Invoke Right to Remain Silent
If you are contacted by law enforcement officers concerning a criminal investigation, you should immediately retain counsel. The officers may make it seem that you are merely a witness, or that they want to hear “your side of the story.” Resist the impulse to “talk your way out” of the problem, as this will only make matters worse. Meet with an attorney first, and take the attorney’s advice as to whether you should speak with law enforcement, whether you are truly just a witness, or whether you should invoke your Fifth Amendment right to remain silent. Remember, if you invoke your right to remain silent, this cannot be used against you in any prosecution. This means that the prosecution cannot mention it to the jury should your case go to trial–i.e., the jury will not be informed that officers attempted to speak with you, but that you refused citing your Fifth Amendment privilege.

Take Notes
After you are contacted by law enforcement, it will be helpful to your attorney if you make some notes about the encounter. What, exactly, did the officers say? What was the reason they gave for attempting to question you? What was the agent’s name? What government agency was he or she from?

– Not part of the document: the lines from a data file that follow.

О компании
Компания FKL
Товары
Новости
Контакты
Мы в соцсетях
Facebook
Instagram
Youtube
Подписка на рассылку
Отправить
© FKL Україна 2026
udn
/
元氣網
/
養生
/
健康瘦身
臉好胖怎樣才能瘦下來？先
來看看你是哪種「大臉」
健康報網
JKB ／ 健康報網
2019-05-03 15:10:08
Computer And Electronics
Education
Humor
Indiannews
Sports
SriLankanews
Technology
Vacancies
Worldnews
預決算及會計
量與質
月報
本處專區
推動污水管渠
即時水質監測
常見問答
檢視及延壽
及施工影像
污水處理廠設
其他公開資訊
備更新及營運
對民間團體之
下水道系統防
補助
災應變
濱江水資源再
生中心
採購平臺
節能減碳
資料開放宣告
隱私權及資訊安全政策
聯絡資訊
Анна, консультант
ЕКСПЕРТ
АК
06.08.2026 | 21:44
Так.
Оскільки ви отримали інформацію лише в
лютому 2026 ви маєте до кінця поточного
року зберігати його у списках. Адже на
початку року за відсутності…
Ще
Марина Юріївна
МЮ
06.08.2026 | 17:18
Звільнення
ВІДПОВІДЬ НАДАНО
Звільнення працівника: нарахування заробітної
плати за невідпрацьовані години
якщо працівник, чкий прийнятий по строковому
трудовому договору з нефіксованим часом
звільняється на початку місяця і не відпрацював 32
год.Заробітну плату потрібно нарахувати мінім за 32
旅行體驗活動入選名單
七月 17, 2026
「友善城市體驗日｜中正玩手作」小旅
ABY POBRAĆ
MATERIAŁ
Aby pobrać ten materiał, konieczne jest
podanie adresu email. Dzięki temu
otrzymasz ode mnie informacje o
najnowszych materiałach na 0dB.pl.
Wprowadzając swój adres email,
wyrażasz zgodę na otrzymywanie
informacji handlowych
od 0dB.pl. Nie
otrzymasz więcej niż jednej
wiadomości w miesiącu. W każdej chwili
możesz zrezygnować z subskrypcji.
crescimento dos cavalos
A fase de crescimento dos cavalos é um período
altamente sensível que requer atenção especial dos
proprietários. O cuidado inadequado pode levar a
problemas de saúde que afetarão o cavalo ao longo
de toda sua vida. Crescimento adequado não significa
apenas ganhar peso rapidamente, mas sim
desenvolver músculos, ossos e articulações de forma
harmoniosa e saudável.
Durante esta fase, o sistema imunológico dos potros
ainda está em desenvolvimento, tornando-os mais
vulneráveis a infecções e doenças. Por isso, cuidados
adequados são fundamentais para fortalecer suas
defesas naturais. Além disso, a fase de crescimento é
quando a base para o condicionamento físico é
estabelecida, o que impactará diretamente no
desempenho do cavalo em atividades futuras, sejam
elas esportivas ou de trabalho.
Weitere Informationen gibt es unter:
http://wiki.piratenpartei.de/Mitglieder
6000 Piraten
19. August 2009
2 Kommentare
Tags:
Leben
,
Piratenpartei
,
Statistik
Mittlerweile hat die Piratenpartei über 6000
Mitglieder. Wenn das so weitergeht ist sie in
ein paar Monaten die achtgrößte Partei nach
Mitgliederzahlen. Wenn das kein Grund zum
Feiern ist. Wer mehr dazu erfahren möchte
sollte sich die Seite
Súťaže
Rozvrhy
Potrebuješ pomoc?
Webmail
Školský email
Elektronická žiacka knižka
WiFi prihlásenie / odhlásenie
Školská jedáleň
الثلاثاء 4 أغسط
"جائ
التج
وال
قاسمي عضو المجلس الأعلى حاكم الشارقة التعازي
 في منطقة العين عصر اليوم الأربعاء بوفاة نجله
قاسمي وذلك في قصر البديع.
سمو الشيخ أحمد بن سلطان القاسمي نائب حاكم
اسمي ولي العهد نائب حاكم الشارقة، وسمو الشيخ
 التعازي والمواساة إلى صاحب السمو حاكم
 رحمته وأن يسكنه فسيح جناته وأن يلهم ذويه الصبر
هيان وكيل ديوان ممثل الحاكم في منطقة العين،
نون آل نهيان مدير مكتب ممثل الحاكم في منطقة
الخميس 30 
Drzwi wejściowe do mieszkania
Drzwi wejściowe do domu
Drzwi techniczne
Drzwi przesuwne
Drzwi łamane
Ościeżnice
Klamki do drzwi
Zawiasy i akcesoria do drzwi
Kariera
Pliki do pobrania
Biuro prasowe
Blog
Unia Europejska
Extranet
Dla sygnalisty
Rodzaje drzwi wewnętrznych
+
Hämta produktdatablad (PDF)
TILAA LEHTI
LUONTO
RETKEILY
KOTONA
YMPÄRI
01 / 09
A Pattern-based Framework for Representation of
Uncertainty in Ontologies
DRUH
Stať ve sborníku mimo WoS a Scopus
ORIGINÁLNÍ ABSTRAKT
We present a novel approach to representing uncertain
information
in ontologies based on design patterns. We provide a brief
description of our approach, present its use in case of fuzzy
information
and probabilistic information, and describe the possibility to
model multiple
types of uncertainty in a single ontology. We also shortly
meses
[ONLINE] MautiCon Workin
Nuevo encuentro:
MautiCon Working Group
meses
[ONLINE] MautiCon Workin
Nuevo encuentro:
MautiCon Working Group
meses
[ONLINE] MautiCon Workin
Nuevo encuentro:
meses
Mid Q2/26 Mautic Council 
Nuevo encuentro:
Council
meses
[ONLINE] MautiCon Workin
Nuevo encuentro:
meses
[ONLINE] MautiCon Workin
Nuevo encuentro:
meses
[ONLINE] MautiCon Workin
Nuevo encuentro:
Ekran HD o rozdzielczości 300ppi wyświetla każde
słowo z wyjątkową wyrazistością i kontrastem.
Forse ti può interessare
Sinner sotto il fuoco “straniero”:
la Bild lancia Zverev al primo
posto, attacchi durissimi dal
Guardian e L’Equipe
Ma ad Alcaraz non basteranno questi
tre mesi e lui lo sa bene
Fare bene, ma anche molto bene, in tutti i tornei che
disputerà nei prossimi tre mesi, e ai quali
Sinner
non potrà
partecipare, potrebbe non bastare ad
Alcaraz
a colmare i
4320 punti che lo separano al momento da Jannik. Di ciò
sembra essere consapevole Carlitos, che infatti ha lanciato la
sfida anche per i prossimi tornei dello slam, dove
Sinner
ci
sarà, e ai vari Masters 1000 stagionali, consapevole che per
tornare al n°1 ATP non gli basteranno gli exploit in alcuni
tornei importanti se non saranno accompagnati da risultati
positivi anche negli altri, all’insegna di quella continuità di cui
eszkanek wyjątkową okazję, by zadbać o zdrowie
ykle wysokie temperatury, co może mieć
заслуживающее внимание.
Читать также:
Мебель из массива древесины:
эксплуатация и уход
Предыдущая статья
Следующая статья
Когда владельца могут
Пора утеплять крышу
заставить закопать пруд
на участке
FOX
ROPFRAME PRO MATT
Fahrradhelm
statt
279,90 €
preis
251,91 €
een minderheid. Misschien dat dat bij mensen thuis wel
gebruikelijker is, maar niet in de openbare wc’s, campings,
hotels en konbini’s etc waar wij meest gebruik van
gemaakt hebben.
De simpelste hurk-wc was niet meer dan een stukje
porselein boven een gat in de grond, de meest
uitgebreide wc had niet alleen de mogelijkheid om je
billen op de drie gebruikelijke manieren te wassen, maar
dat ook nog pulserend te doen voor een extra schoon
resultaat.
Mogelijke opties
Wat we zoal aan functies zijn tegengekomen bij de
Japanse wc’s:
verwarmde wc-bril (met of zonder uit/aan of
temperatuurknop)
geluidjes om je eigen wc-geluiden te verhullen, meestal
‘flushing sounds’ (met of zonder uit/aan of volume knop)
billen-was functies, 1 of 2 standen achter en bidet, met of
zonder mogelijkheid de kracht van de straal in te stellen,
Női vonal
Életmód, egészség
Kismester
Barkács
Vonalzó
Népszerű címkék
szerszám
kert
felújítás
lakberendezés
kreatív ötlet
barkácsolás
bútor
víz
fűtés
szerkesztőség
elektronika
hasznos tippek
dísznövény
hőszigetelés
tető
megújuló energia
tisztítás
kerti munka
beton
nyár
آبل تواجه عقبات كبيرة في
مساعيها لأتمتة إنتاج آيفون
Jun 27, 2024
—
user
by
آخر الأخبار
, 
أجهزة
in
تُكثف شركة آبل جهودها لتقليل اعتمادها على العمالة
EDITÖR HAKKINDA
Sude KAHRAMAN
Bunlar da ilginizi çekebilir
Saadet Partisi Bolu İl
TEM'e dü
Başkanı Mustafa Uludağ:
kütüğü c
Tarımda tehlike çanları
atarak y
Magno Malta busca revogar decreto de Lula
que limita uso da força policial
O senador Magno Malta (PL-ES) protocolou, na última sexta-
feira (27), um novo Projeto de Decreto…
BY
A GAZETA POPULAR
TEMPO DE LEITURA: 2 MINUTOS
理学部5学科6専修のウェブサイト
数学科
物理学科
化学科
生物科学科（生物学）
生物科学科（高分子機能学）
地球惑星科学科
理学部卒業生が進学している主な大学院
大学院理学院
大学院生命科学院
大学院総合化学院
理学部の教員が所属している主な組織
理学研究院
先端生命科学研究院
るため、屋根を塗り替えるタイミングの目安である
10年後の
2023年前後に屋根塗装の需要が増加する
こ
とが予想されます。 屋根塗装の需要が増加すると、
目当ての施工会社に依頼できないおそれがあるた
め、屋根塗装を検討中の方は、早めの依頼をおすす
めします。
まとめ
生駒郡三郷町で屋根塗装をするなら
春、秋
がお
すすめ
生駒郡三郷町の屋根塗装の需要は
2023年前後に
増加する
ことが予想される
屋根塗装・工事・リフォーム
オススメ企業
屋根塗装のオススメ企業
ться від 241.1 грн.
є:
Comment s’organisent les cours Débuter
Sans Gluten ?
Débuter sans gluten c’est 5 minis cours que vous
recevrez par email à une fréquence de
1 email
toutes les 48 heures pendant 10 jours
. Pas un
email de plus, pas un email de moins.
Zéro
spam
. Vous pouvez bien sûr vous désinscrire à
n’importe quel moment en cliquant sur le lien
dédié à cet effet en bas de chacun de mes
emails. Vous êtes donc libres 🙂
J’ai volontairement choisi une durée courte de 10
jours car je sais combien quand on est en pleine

Don’t Obstruct Justice or Influence Witnesses
Finally, do not in any way attempt to obstruct justice, or interfere with their investigation. If you do so, you could face prosecution for the crime of obstruction of justice, which carries serious criminal penalties, including prison time. Do not attempt to influence any witness, or suggest that witnesses should not speak with law enforcement. Do not say or do anything that could be interpreted as influencing a witness. There are many cases that get stronger when someone suspected as a crime decides to “handle things” on their own by obstructing justice. The Martha Stewart case is an example. The underlying financial investigation against her was civil in nature. However, her actions and perhaps “attitude” resulted in a prosecution for obstruction of justice and making a false statement to a federal officer.